━━━ DATA SECTION ━━━
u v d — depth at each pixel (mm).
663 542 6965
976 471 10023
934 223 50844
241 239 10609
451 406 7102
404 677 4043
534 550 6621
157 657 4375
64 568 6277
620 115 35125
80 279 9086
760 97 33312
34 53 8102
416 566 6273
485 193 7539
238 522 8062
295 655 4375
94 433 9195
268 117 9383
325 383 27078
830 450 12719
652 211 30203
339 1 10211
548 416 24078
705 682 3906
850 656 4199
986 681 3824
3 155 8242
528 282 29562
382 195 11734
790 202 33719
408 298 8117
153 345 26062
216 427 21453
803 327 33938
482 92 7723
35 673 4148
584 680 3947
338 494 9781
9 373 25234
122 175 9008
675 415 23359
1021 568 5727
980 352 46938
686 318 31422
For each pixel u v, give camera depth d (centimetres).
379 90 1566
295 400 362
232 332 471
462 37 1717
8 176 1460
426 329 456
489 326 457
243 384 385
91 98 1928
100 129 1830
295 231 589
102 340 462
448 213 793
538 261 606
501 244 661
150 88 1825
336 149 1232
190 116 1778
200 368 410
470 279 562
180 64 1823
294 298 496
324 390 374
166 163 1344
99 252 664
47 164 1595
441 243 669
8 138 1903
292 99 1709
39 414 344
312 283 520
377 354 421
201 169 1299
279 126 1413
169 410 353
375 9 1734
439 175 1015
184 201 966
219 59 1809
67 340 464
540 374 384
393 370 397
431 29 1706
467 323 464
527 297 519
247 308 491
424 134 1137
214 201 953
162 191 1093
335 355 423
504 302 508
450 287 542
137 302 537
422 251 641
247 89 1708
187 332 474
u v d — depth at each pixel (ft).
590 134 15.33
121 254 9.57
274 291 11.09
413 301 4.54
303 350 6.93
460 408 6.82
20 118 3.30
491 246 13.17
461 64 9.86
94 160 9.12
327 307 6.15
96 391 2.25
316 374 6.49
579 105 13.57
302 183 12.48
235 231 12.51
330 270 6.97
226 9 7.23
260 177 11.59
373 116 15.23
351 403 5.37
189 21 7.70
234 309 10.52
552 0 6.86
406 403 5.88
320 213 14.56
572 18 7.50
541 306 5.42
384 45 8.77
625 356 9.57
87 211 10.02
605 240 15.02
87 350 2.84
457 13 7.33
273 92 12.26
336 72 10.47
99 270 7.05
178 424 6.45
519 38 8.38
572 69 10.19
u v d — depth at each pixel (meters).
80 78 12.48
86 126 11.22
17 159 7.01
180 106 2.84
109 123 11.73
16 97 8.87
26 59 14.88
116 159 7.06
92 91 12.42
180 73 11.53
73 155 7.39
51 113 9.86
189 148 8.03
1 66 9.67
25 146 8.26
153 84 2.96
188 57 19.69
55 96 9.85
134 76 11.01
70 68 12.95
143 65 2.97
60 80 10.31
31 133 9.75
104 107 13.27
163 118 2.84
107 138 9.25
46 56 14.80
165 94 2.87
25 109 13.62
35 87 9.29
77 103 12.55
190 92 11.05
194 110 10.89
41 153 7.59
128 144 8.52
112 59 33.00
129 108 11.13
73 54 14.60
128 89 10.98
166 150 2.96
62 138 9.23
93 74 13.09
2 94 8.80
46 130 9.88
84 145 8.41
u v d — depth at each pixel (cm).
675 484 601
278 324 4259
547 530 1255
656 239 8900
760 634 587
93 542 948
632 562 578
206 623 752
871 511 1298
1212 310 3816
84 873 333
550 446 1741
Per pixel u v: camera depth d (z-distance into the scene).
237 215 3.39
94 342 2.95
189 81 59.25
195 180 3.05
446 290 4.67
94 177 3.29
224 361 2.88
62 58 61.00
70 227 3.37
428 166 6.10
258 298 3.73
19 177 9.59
━━━
◆ **WHAT TO DO**
Look through the records and count each line that holds "camera". Write only the total.

◆ **ANSWER FOR THIS EXERCISE**
2